(Your goal)
In the records below, render each line from the line containing "Copyright 2012 EZOMánia, ezoterikus" to the line containing "עמותת כרישים בישראל", both included, as a string in a JSON list. Use one string per line and leave out blank lines.
Content starts
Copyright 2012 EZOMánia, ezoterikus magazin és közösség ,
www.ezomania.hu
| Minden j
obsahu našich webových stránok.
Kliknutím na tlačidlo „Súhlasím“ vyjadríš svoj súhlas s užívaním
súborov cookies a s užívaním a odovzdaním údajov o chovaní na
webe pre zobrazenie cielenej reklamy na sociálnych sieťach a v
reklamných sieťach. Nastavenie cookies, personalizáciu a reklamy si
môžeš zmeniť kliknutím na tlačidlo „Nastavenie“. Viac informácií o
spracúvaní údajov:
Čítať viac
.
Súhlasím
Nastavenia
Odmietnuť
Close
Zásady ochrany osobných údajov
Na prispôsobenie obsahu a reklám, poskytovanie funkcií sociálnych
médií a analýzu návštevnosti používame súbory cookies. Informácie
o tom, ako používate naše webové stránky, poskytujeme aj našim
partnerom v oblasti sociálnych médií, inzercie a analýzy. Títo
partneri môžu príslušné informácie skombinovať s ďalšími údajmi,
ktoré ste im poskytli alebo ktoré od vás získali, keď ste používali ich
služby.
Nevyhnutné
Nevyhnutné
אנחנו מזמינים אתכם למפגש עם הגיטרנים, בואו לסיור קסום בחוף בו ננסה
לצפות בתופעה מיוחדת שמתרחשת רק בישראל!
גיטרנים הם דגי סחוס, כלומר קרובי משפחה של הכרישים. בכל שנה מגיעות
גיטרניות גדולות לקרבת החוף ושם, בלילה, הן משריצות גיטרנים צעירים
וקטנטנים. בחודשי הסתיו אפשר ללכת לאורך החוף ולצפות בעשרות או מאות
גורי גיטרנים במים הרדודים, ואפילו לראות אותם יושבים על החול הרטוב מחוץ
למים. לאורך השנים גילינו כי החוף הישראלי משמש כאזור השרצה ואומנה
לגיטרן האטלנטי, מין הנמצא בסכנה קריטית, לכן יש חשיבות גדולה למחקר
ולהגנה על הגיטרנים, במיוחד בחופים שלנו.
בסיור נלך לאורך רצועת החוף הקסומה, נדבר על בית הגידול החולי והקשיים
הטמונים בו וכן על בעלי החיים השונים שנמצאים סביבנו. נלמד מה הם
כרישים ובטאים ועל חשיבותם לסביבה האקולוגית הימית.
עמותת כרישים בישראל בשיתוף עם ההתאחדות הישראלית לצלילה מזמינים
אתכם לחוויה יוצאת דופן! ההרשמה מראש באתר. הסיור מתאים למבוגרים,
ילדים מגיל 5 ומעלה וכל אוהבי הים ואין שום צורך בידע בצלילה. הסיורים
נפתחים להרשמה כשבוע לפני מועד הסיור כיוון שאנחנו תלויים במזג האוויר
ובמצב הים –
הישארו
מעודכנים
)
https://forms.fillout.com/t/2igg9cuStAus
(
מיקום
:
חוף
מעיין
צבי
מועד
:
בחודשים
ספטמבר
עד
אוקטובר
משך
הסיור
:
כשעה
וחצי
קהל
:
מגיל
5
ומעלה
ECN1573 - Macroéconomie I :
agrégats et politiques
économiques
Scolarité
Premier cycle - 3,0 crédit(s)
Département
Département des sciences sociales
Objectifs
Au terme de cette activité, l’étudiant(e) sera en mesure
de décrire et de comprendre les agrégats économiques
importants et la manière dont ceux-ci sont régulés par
Content ends
Content starts
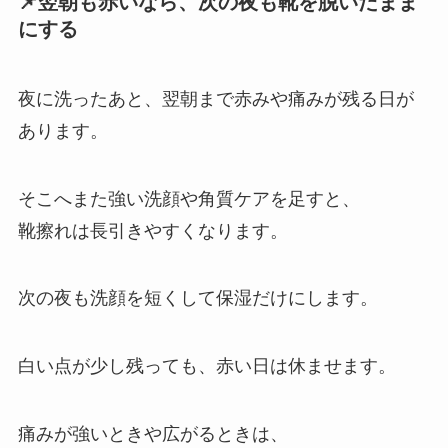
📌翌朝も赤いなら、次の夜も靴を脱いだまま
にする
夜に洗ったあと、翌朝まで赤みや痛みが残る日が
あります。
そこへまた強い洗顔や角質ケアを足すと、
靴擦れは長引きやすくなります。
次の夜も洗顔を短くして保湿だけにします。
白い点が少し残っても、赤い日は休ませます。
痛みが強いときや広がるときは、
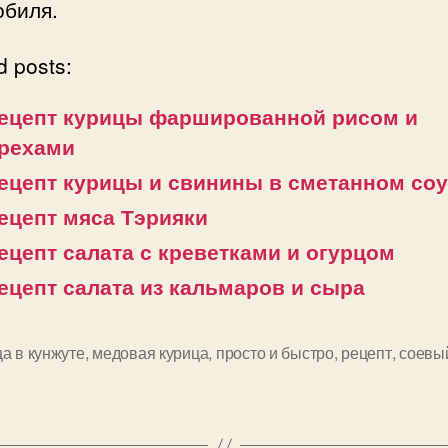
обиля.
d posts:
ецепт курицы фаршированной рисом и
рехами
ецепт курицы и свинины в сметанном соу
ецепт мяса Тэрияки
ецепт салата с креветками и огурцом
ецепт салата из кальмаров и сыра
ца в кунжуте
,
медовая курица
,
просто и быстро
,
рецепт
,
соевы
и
Content ends
Content starts
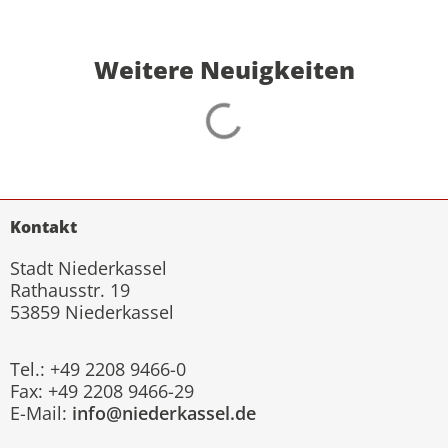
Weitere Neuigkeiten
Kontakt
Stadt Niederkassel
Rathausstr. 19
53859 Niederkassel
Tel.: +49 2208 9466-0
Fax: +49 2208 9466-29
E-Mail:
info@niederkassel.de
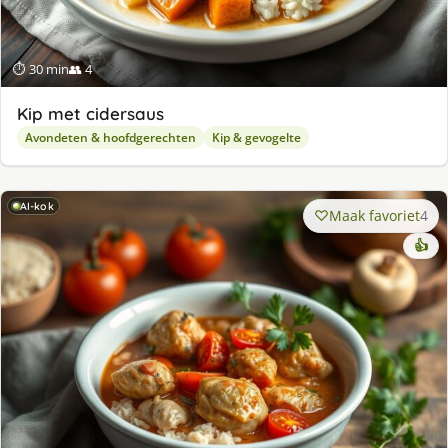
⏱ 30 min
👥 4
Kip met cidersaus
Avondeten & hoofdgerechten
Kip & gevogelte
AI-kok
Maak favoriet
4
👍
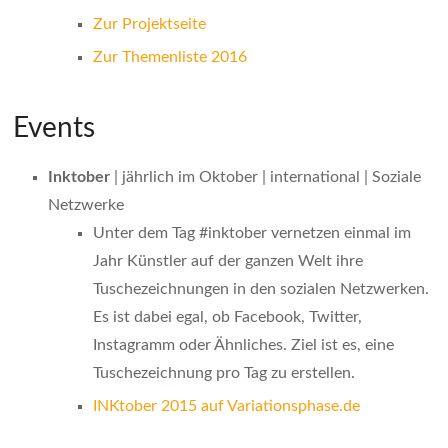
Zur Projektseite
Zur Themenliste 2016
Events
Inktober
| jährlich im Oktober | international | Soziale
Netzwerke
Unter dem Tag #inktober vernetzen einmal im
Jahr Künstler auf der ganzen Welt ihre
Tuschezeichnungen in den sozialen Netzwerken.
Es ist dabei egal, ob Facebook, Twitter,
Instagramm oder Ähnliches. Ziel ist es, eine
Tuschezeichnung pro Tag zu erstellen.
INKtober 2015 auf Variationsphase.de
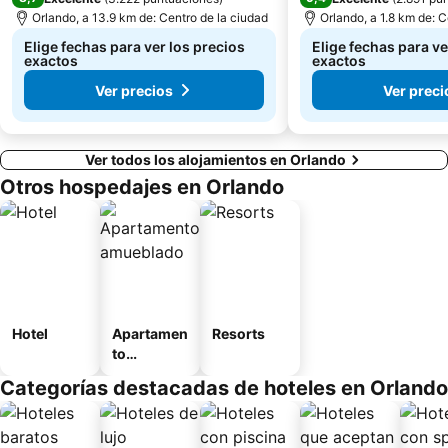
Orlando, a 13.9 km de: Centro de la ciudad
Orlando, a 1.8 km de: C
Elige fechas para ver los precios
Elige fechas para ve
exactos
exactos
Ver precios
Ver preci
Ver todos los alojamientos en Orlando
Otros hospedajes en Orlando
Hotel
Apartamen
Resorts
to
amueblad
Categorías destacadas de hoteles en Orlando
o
Content ends
(Written reply)
[
  "Copyright 2012 EZOMánia, ezoterikus magazin és közösség ,",
  "www.ezomania.hu",
  "| Minden j",
  "obsahu našich webových stránok.",
  "Kliknutím na tlačidlo „Súhlasím“ vyjadríš svoj súhlas s užívaním",
  "súborov cookies a s užívaním a odovzdaním údajov o chovaní na",
  "webe pre zobrazenie cielenej reklamy na sociálnych sieťach a v",
  "reklamných sieťach. Nastavenie cookies, personalizáciu a reklamy si",
  "môžeš zmeniť kliknutím na tlačidlo „Nastavenie“. Viac informácií o",
  "spracúvaní údajov:",
  "Čítať viac",
  ".",
  "Súhlasím",
  "Nastavenia",
  "Odmietnuť",
  "Close",
  "Zásady ochrany osobných údajov",
  "Na prispôsobenie obsahu a reklám, poskytovanie funkcií sociálnych",
  "médií a analýzu návštevnosti používame súbory cookies. Informácie",
  "o tom, ako používate naše webové stránky, poskytujeme aj našim",
  "partnerom v oblasti sociálnych médií, inzercie a analýzy. Títo",
  "partneri môžu príslušné informácie skombinovať s ďalšími údajmi,",
  "ktoré ste im poskytli alebo ktoré od vás získali, keď ste používali ich",
  "služby.",
  "Nevyhnutné",
  "Nevyhnutné",
  "אנחנו מזמינים אתכם למפגש עם הגיטרנים, בואו לסיור קסום בחוף בו ננסה",
  "לצפות בתופעה מיוחדת שמתרחשת רק בישראל!",
  "גיטרנים הם דגי סחוס, כלומר קרובי משפחה של הכרישים. בכל שנה מגיעות",
  "גיטרניות גדולות לקרבת החוף ושם, בלילה, הן משריצות גיטרנים צעירים",
  "וקטנטנים. בחודשי הסתיו אפשר ללכת לאורך החוף ולצפות בעשרות או מאות",
  "גורי גיטרנים במים הרדודים, ואפילו לראות אותם יושבים על החול הרטוב מחוץ",
  "למים. לאורך השנים גילינו כי החוף הישראלי משמש כאזור השרצה ואומנה",
  "לגיטרן האטלנטי, מין הנמצא בסכנה קריטית, לכן יש חשיבות גדולה למחקר",
  "ולהגנה על הגיטרנים, במיוחד בחופים שלנו.",
  "בסיור נלך לאורך רצועת החוף הקסומה, נדבר על בית הגידול החולי והקשיים",
  "הטמונים בו וכן על בעלי החיים השונים שנמצאים סביבנו. נלמד מה הם",
  "כרישים ובטאים ועל חשיבותם לסביבה האקולוגית הימית.",
  "עמותת כרישים בישראל בשיתוף עם ההתאחדות הישראלית לצלילה מזמינים"
]